I have a 04' TR175 Triton Bass boat with an optimax 115, i have used it in both salt and fresh water for about 4 years now. I am OCD when it comes to upkeep and have had no problems with the boat. I do frequently grease, silicone and meticously maintain all fittings, electronics and exposed metals and allways flush the engine with fresh water. The rest of the members are right about the trailer, mine has held together good, due to i only launch at ramps with washdown stations provided( NAS PENSACOLA, EGLIN AFB). I have some small rust spots on the springs and fender wells. It is cool to land grouper, cobia, snapper, tarpon and snook on a bass boat though. The reason i use the boat in salt water is i could not pass on the family deal i got on it, 100 bucks a month. Plan to get into a 21-23 foot walk in Jan-Feb. Good luck, Happy hunting.


----------



## billyk (Nov 15, 2007)

I had a ProCraft Bass Boat that I used many years in the Savannah, GA area. I would wager that my trailer only saw salt water 6 times max, as lifts are very common in that area, and that is what I primarily used to get on the water. In the 3 years that I lived in GA, my trailer was destroyed by rust, and like I said, I only used ramps maybe 1/2 dozen times.
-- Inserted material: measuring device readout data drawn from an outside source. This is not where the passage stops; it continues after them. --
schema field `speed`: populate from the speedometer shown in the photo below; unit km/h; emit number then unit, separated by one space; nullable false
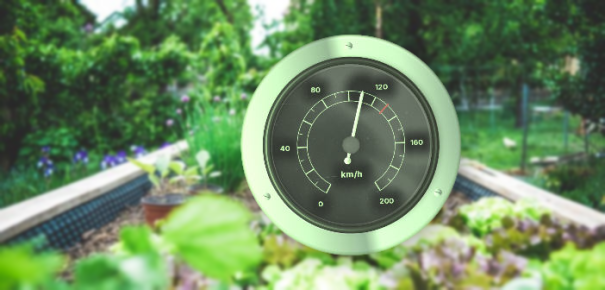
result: 110 km/h
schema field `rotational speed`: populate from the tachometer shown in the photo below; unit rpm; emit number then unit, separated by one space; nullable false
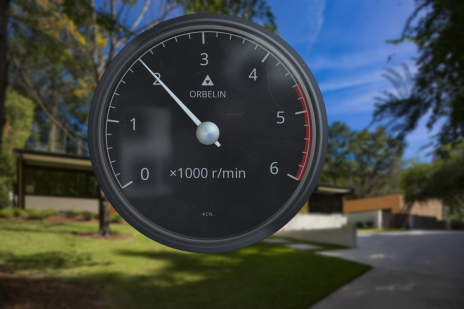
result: 2000 rpm
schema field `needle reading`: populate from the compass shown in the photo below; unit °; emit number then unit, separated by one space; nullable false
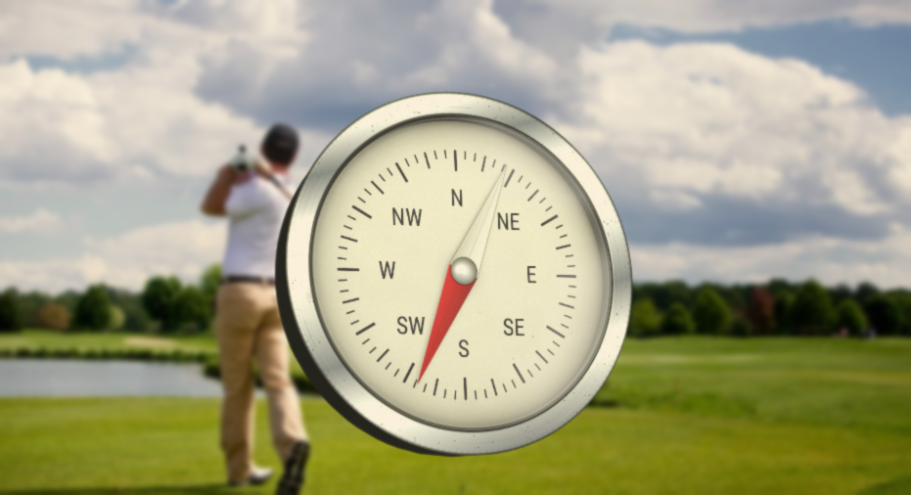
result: 205 °
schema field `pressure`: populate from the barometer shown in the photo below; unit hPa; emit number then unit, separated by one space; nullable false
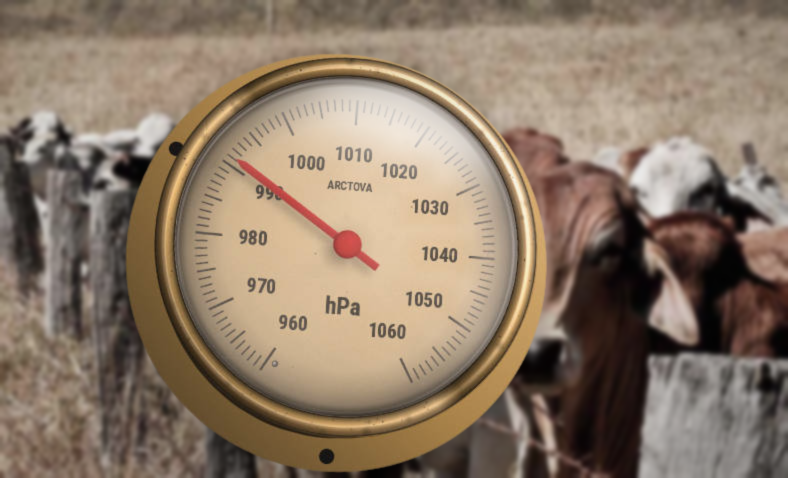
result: 991 hPa
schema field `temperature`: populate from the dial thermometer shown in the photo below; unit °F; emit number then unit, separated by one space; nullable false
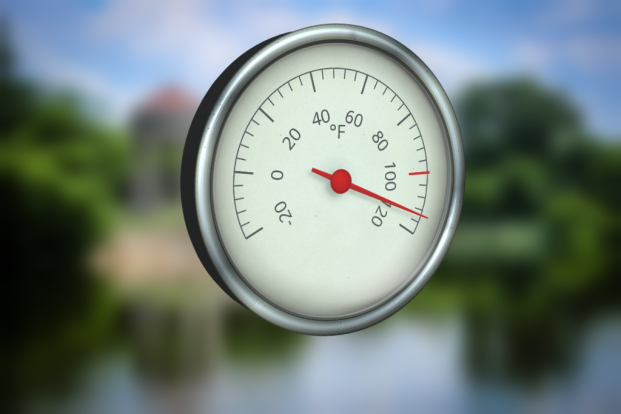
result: 114 °F
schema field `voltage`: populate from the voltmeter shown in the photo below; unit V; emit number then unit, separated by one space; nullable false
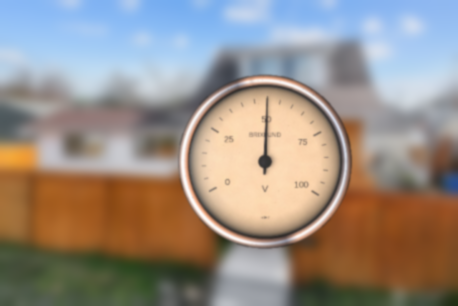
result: 50 V
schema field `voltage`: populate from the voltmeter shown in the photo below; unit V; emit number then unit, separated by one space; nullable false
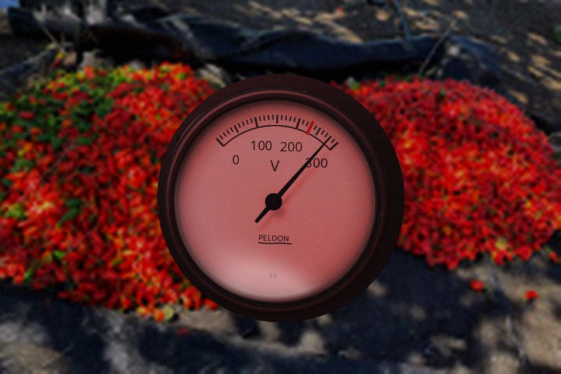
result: 280 V
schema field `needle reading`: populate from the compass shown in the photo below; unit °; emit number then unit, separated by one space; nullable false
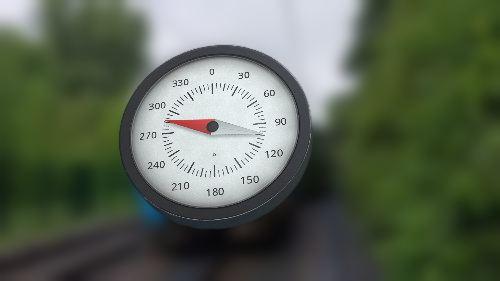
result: 285 °
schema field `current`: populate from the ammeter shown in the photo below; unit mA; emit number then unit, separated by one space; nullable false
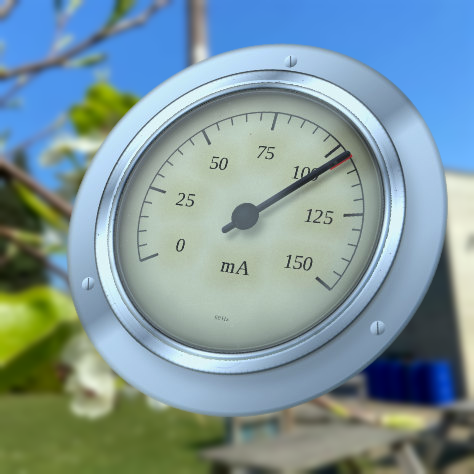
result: 105 mA
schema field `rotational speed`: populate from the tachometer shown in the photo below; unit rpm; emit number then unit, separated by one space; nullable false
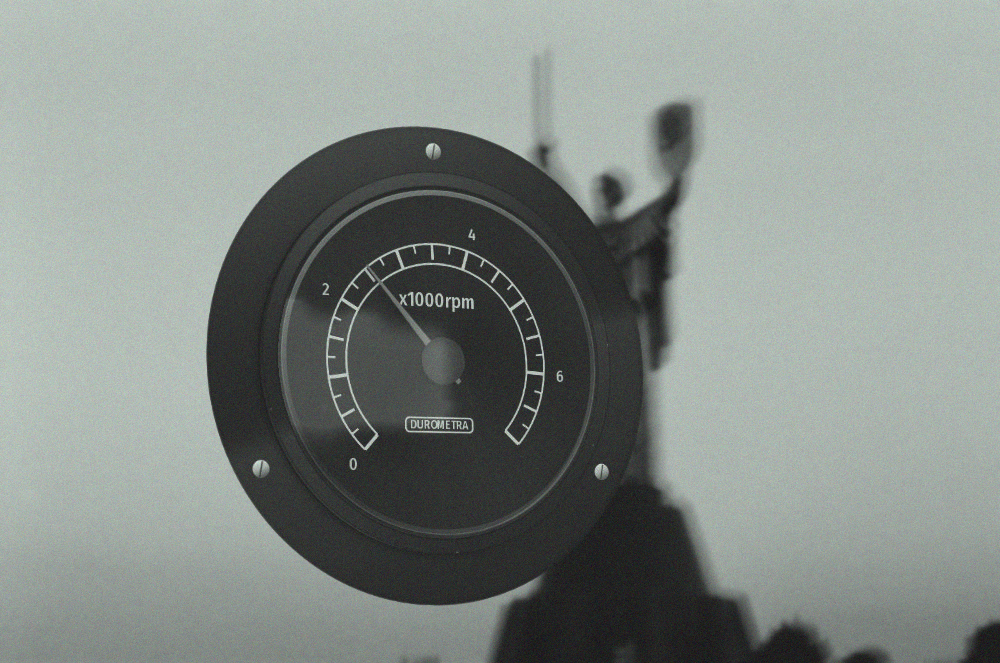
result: 2500 rpm
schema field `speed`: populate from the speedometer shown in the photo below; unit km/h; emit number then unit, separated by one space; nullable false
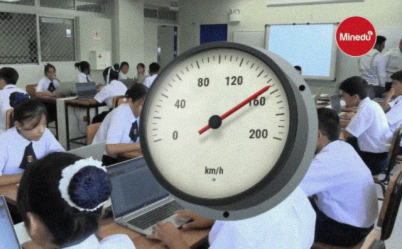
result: 155 km/h
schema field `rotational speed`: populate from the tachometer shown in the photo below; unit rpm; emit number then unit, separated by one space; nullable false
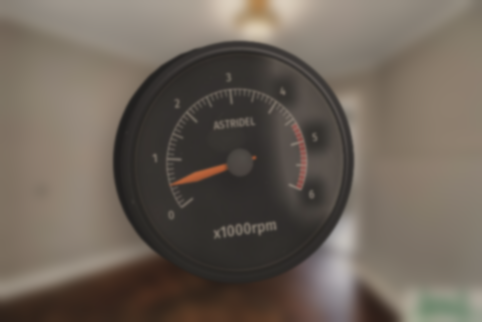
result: 500 rpm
The trailer was made of painted, open channel steel.

I used to take my boat to a car wash after every trip, washed the carpet, trailer...everything, ( rods and reels too !! ) then applied the wax from the car wash on everything. The vacume's at those car washes do an amazing job of pulling alot of water out of the carpet. I also used an aerosol spray anti corrosion product on all things metal and electric...by that I mean inside the connections for the bow light, stern light, fish finder mount. 

Sold the boat about 3 years after that...new trailer ( aluminum this time !! ) but the boat was in good working order.

Pick your days, those low profile, low gunnel boats can be interesting when the waves pick up !!


----------